Milestones in gaming #6: SLA Industries

In the mid-1990s I was living in London and working for the Financial Times. I wasn't then part of a regular gaming group and probably would not have had time for one anyway, as I was too busy getting myself established as a journalist and learning the ropes, so to speak.

However, I did have an irregular gaming group, and we did meet up two or three times a year, usually for an entire weekend of RPGing that often also involved large quantities of beer and a pub crawl on the Saturday night. It was a great time to be 25 and in London.

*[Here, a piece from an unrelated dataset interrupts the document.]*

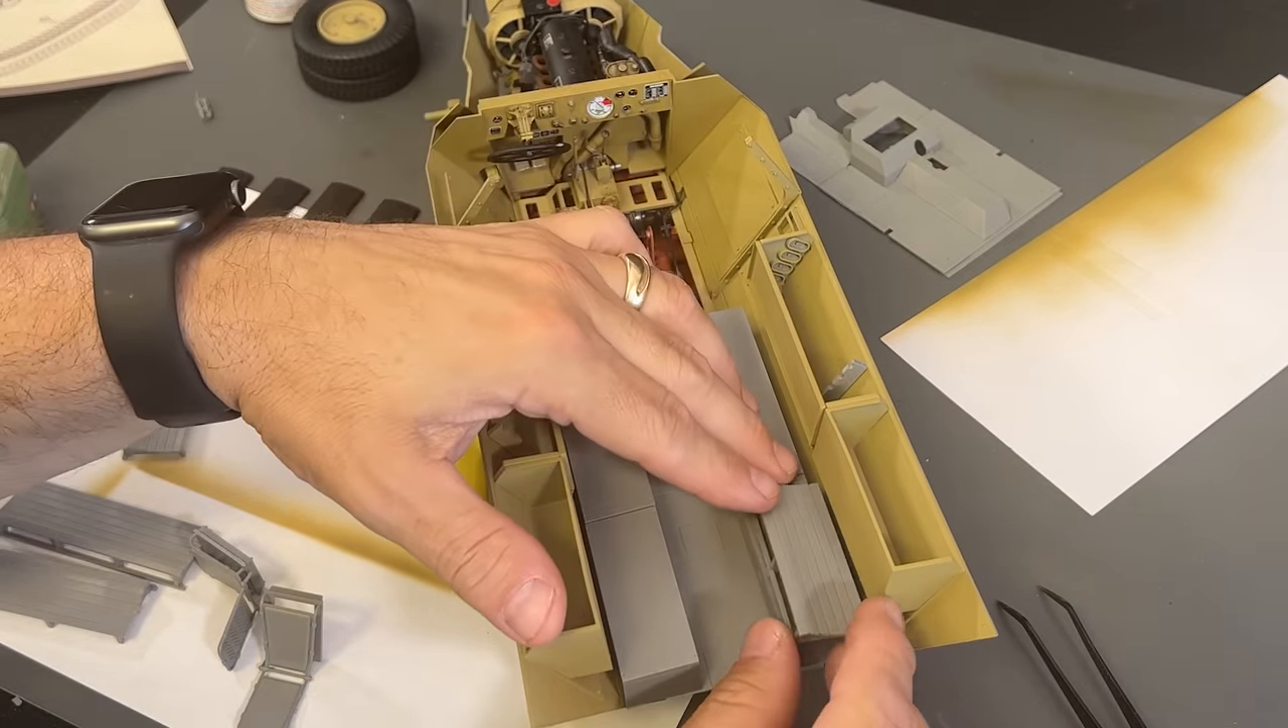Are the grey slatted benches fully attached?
No.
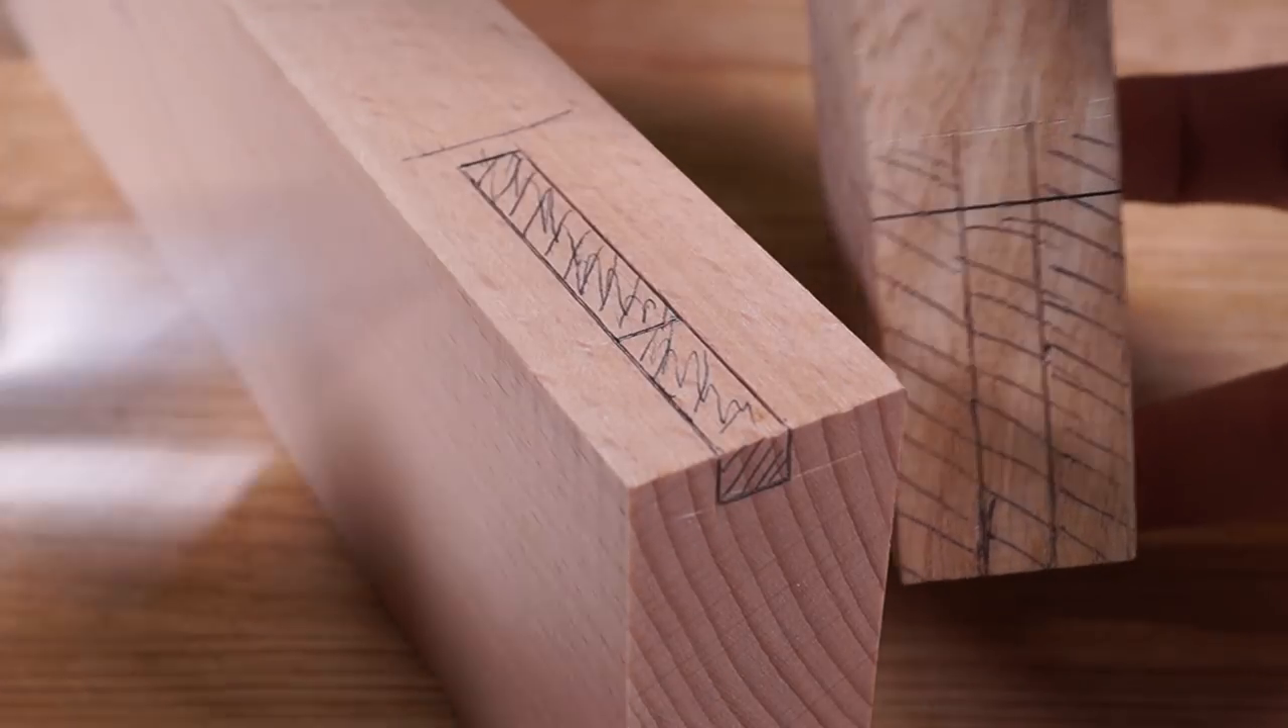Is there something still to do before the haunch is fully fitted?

At this point in time we had been playing a lot of Shadowrun with a side order of Call of Cthulhu when it suited. And it was Shadowrun that got us onto SLA Industries. One member of our group decided he wanted to spend some time behind the GM's screen, and while he loved the cyberpunk milieu of Shadowrun, he didn't feel there was room for a second campaign in the same world. Somewhere he stumbled across SLA Industries, and cobbled together a campaign in the dark and twisted super city of Mort.

Boy, what a campaign that was. In this dystopian vision of a decaying urban jungle, the default party is a freelance team of heavily armed operatives ("Slops" in game terminology) who bid for and are awarded contracts by SLA Industries, the massive corporation that dominates Mort. These can range from going into the sewers to hunt aliens to tracking down one of the many serial killers that haunt the city. It is a particularly dark and twisted vision which mixes elements from Alien, Bladerunner, Escape From New York and The Crow, spiced up with a slice of 'magic'. Drugs and violence were a regular component. Given the GM was a qualified pharmacologist who also worked in a specialist poisons unit advising casualty doctors, you can imagine how graphic the in-game crime reports were!

At the time, the idea of systemically dangerous terrorist groups, private armies, and companies bigger than countries, seemed edgy and dangerous. Living now in the world of Al Qaeda and Blackwater, it feels more tame. The future of the 1990s is increasingly our present.

The characters were similarly twisted. There were some bizarre racial backgrounds, like Frothers, warped echoes of Scottish highland clan warriors fuelled by combat drugs and wielding power claymores, or Stormers, genetically engineered super soldiers that were good for fighting but little else (PC Stormers ended up sitting in the back of our armoured personnel carrier until needed).

Why was this a gaming milestone (and why does it qualify for this series of posts)? I guess because this ended up being the biggest, longest, most sprawling RPG campaign I've ever played in. It probably started around 1994, and reached its bloody conclusion in 2003. In between, I got married, left journalism (for the first time - I returned in 2004), left London, and started a family. Most of the key player characters survived, although there were a number of close shaves, and at least one fatality.

The core plot was the hunt for an elusive serial killer, who turned out to be three killers, the real one and two copy cats. But there were plenty of other missions happening at the same time, while the team relentlessly pursued a better media profile and advertising opportunities.

Organised crime was a big element, and we were never sure whether we were working for the Mob or against it, from one week to the next. The fire power also became more absurd, as the game's designers added more equipment to the mix. Yet somehow poignantly, when we finally cornered our killer in 2003, he turned out to be an ordinary Joe, working in a hospital, who had nothing but a scalpel to defend himself with against a battle-hardened, seven foot tall alien Shaktar, a member of a warrior cult with state of the art armour, automatic weapons and laser targeting. The killer's greatest defence was his ability to stay anonymous and pass unnoticed under the eyes of a security state. Once that was gone, the rest was easy.

My brother, who played the team's Ebon (a psychic elf), sat back at the end of it all and said: "I am never, ever going to play in such a beard-grayingly long campaign again."

Perhaps everyone ends up playing in a campaign like this once in a gaming lifetime. It is not defined by the game itself, or the setting. It is defined by where you happen to be in time and place, the niche it occupies in your life's story, and the way it reflects who you were at that time. It can never be replicated. The people who take part are also critical to the whole experience and inevitably, gaming groups will drift apart as members' priorities shift or they move further away (even abroad).

Somewhere I still have my players' pack, literally a mound of crime reports, character sheets, maps, calendars, tables, background briefings, the in-game newsletter which appeared every six months or so...it was a massive exercise, truly a labour of love that I fear will never be repeated. It was a monster campaign, a veritable white whale of gaming goodness, and I loved every minute.

Comments

  1. The metaplot was awful, the rules were wonky and clunky, and the books would fall apart when you looked at them but I've always had a fondness for SLA because the setting is great. I like how the player-characters gain corporate sponsorships as they advance, and how camera crews follow them around on missions, and I love how instead of Future Seattle or Future LA or Future Tokyo, SLA gives us what is more or less Future Glasgow.